## What you are asked to do
Copy the part of the Bangla Manthar text between "- Calling code: 068" and "in the area.", inclusive, keeping every word and mark unchanged.

## Document excerpt
- Bangla Manthar
- Manthar Bangla Manthar on the map of Pakistan
- Coordinates: 28°07′N 70°08′E﻿ / ﻿28.11°N 70.13°E
- Pakistan: Pakistan
- Province: Punjab
- District: Rahim Yar Khan District
- Tehsil: Rahim Yar Khan Sadiqabad

Area
- • Total: 240 km^{2} (93 sq mi)
- Elevation: 92 m (302 ft)
- Time zone: UTC+5 (PST)
- Calling code: 068

= Bangla Manthar =

Bangla Manthar is a small town in Rahim Yar Khan District in the Punjab province of Pakistan. It is also known as Manthar and Manthar Bangla.

It is about 32.4 km away from Rahim Yar Khan city, via a direct road link. It is about 19.4 km away from Sadiqabad city (with a direct road link). There is a mill of ethanol, called "United Ethanol Mill Limited", about 3 km away from Bangla Manthar on Sadiqabad-Bangla Manthar Road. Manthar contains a historic Bangla-type building that is now deteriorated. A mainstream canal along with a small canal passes from manthar. It provides a living hood to several people living beside it. The Rural Health Centre (RHC) of Manthar is operationalized to provide basic health facilities for the public. The rural veterinary hospital is built to provide veterinary health facilities in the area.

== History ==
Bangla Manthar has a rich history tied to both spiritual and princely heritage. The town is named after the Sufi saint Hazrat Faqir Manthar Sain, who migrated from Balochistan and settled in the region when it was surrounded by dense forests near the Indus River.

=== Princely Era and the "Bangla" ===
In the 1920s, during the reign of Sadiq Muhammad Khan V, the Nawab of Bahawalpur State, a grand government rest house was built for royal hunting. This building was known as the "Bangla," which eventually gave the town its name.

=== The Shar Tribe and 'Amir-e-Shikar' ===
The Shar Tribe was assigned to protect the state's borders and hunting grounds. For his bravery, the Nawab awarded Muhammad Mochara Shar the royal title of Amir-e-Shikar (Chief of Hunting). As a reward for their loyalty, the tribe was granted land (Jagir) in Chak 140-P East and surrounding areas.

(Stored data)
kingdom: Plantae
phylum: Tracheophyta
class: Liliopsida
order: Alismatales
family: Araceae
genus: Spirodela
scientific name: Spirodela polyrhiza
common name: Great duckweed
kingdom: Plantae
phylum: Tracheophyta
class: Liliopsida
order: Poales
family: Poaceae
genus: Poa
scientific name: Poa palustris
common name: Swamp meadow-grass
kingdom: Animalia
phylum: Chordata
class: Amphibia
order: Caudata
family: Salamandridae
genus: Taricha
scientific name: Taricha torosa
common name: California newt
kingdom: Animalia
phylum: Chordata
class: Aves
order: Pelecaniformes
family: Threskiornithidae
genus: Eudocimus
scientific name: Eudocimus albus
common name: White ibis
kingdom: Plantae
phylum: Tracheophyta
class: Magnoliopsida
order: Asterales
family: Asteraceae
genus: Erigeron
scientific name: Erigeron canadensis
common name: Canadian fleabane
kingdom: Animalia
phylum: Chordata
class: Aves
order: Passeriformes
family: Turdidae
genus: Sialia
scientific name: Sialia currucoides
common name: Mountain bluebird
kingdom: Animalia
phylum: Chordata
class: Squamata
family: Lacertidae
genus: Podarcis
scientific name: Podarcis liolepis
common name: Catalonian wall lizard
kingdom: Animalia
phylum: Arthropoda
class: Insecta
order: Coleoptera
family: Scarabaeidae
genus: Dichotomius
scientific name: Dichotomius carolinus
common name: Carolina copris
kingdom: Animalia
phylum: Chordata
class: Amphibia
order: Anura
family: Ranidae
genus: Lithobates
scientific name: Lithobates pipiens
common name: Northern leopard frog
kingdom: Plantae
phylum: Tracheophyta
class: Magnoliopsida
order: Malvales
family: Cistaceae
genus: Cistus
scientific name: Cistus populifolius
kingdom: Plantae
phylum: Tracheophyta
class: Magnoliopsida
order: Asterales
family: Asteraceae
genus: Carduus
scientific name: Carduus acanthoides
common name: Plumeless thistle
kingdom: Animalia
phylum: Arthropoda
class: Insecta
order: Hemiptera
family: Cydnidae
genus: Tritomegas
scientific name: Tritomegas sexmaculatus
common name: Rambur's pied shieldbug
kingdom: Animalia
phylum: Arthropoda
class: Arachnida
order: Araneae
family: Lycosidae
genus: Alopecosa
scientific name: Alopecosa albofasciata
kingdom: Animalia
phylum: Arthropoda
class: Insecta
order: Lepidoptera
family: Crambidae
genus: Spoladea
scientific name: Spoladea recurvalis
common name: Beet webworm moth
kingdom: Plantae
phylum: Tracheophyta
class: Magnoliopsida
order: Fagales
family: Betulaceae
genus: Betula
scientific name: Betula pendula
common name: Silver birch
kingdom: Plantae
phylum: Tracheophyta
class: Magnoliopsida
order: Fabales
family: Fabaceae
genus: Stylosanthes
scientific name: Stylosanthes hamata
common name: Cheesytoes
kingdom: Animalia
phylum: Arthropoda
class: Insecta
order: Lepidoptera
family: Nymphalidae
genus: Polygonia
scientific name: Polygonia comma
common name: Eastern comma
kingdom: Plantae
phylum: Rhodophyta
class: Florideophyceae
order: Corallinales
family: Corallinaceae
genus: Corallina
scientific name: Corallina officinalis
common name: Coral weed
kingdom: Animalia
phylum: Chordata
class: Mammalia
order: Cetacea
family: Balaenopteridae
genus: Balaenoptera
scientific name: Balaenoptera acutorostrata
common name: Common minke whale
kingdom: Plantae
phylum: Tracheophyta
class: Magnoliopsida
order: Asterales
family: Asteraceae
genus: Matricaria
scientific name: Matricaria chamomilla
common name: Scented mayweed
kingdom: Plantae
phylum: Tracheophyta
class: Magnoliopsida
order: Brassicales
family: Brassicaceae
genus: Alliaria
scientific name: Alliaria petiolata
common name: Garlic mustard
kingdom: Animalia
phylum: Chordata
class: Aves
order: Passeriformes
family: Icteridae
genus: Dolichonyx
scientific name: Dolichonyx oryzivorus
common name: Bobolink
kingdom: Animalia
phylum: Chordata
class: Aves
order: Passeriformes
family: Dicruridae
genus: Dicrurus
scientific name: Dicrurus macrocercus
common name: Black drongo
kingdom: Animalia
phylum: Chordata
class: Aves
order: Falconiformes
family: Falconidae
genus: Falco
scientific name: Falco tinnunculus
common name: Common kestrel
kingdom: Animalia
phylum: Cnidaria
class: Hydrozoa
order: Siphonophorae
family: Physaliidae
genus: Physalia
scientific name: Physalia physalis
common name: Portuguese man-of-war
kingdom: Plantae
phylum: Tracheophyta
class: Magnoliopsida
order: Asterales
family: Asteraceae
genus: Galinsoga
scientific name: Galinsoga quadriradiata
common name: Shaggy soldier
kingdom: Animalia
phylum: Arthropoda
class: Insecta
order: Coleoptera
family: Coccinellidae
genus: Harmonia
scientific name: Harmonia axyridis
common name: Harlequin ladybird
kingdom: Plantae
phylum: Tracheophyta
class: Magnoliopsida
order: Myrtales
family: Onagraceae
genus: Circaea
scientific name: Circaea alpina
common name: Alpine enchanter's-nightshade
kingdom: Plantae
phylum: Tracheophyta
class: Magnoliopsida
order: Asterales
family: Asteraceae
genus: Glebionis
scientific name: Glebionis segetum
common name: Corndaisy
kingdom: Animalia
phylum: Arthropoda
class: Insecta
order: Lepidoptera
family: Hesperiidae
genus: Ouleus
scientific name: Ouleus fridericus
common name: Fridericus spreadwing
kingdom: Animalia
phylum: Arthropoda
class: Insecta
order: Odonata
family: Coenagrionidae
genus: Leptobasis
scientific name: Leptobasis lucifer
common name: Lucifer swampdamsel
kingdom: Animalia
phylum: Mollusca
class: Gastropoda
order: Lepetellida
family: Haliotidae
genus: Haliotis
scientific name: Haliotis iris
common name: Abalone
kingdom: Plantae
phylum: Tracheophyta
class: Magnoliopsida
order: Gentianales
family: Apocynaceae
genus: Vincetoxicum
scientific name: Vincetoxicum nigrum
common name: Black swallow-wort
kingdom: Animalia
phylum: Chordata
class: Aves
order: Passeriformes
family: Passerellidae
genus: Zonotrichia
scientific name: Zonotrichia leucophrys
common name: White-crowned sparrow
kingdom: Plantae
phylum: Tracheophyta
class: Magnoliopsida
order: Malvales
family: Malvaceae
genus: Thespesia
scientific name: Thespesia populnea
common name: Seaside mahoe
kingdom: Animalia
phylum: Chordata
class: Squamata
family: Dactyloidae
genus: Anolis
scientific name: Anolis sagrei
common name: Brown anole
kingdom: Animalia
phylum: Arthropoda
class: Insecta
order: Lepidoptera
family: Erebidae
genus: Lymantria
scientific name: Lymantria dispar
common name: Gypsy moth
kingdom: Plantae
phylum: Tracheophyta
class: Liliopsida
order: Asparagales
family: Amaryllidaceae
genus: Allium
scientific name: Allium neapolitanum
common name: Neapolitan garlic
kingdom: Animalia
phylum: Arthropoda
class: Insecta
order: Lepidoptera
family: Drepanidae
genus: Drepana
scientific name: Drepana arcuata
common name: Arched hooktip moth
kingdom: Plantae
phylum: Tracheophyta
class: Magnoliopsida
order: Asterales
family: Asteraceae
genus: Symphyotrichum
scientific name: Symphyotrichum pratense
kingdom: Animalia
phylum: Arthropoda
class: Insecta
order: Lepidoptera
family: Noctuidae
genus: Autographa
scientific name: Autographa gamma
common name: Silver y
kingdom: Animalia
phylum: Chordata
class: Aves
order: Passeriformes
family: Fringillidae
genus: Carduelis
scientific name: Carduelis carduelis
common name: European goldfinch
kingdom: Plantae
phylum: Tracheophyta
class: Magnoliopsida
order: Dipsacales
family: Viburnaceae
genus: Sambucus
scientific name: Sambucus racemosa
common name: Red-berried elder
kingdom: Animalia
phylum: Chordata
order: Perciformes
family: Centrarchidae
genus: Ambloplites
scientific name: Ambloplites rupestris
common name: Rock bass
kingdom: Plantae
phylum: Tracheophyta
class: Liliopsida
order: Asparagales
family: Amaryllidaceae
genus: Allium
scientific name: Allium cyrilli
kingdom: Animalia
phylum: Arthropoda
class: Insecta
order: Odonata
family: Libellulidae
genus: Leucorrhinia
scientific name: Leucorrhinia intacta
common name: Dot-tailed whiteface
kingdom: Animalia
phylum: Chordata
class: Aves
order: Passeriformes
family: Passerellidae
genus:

## Answer section
- Calling code: 068

= Bangla Manthar =

Bangla Manthar is a small town in Rahim Yar Khan District in the Punjab province of Pakistan. It is also known as Manthar and Manthar Bangla.

It is about 32.4 km away from Rahim Yar Khan city, via a direct road link. It is about 19.4 km away from Sadiqabad city (with a direct road link). There is a mill of ethanol, called "United Ethanol Mill Limited", about 3 km away from Bangla Manthar on Sadiqabad-Bangla Manthar Road. Manthar contains a historic Bangla-type building that is now deteriorated. A mainstream canal along with a small canal passes from manthar. It provides a living hood to several people living beside it. The Rural Health Centre (RHC) of Manthar is operationalized to provide basic health facilities for the public. The rural veterinary hospital is built to provide veterinary health facilities in the area.